Dinimizi ve mükellef olduğumuz emir ve nehiyleri, bildiklerimizi veya bilmediklerimizi bizlere anlatan Din görevlilerimizin haftası nedeniyle Din görevlilerimizin günlerini kutluyorum ve yaşamakta oldukları sıkıntıları kaleme almak istiyorum.
Geçenler de bir yazımda yine bahsetmiştim Kuran kursu hocalarımızın uğradıkları haksızlıkları, dolmuşlardaki indirimden müze gibi yerlere girişler dahil özelliklerden faydalanamadıklarını ve bunlara rağmen sesini çıkaramayan hocalarımızın haklarının korunması gerektiğine değinmiştim .
Milli eğitimde görevli olan öğretmenlerimiz ve Kuran kursunda görevli olan hocalarımız fakülte mezunu ve aldıkları eğitim açısından hiç bir fark yok fakat özlük haklari bakımından farklılıklar var...
Her iki görevlilerimiz de öğretmenlik alanından mezun olmasına rağmen Milli eğitim de kadrosu olana öğretmen , Kuran kursunda kadrosu olana hocaya ise öğretici deniliyor.
Ögretmenlik vasfindan resmi olarak mahrum bırakılan hocalarımız toplu taşıma araçlarına binse, biri öğretmen kartını okutacak diğeri sivil ücreti ödeyecek.
Bu hiç adil değil bence...
Biri okulda öğretmeyi seçmiş diğeri ise hakkın yüce kelamını Kuran kursunda öğretmeyi seçmiş. Tek fark bu iken özlük haklarından öğretmenliğin tüm vasfından Kuran kursu hocalarımız mahrum bırakılmamalıdır.
Ek ders ücretleri dahi farklı işliyen hocalarımızın
Öğretmen evi kurumundan dahi farkli ücret alınıyor olması şaşırtıcı..
Müzelere dahi öğretmen vasfıyla giremeyişlerinden dolayı hocalarımızı tam ücret ödemek zorunda bırakan sistemin değişmesi lazım.
Taşıma da dahi öğretmenlere indirim var Kuran kursu Hocalarına indirim yok olması ilginç..
Öğretmenler seminer ücreti alır fakat aynı eğitimi alan hocalarımıza seminer ücreti yok malesef.
Adaleti, ahiret alemini insanlığa anlatan Kuran kursunda görev alan Din görevlilerimizin bırakın özlük haklarının korunmasını, sanki hata yapmak insanlara mahsus değilmiş gibi en ufak yapılan hataların da veya bir hata yapsalar da kendilerine fırsat doğsa dercesine hedef alınan hocalarımız her zaman bu gibi sıkıntılara maruz kalmıştır.

* Yapılacak İşler:
1. Kuran kursu hocaları hakkındaki yazıda "Biri okulda öğretmeyi" sözlerinin geçtiği yerden başlayıp "yok olması ilginç.." sözlerinden sonra biten kısmı aynen tekrarlar mısın?
2. Kuran kursu hocaları hakkındaki yazının bir sonraki bölümünü, gösterilen son cümleden sonra başlayarak tamamlar mısın?
Kayıtlar başka bir kaynaktan alınmıştır.

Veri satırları

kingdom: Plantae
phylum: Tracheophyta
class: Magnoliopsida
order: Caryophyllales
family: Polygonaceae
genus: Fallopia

* Alıştırma Cevapları:
1.
Biri okulda öğretmeyi seçmiş diğeri ise hakkın yüce kelamını Kuran kursunda öğretmeyi seçmiş. Tek fark bu iken özlük haklarından öğretmenliğin tüm vasfından Kuran kursu hocalarımız mahrum bırakılmamalıdır.
Ek ders ücretleri dahi farklı işliyen hocalarımızın
Öğretmen evi kurumundan dahi farkli ücret alınıyor olması şaşırtıcı..
Müzelere dahi öğretmen vasfıyla giremeyişlerinden dolayı hocalarımızı tam ücret ödemek zorunda bırakan sistemin değişmesi lazım.
Taşıma da dahi öğretmenlere indirim var Kuran kursu Hocalarına indirim yok olması ilginç..

2.
Din görevlilerini hedef alan kitleye " hatasız kul var mı " diye sormak isterim.
Evet hatasız kul var mıdır !?
İmam kahvenin önünden geçti...! Eyvah eyvah ¡¡
Müezzin çalgılı düğün önündeydi acaba düğüne mi gitti...?
Bu ve bunun gibi araştırmalara girip hata arayan kişilere sormak isterim acaba hocalarımız ilminden dolayı hedef alınıyorsa, onların edindiği ilme sahip olmak hepimizin farziyeti değil midir ?
Bu dünya sınava hazırlık yeri ve herkes ödevine çalışması ve Rabbimizin intihan edeceği gün olan Mahşer-i Kübraya hazırlık yapılması gerekirken dine olan nefretinden olsa gerek değişik bahanelerle yaşam içerisinde olan olumsuzlukları veya basit hataları İslama mal etmeye çalışmak basit insan karekteridir.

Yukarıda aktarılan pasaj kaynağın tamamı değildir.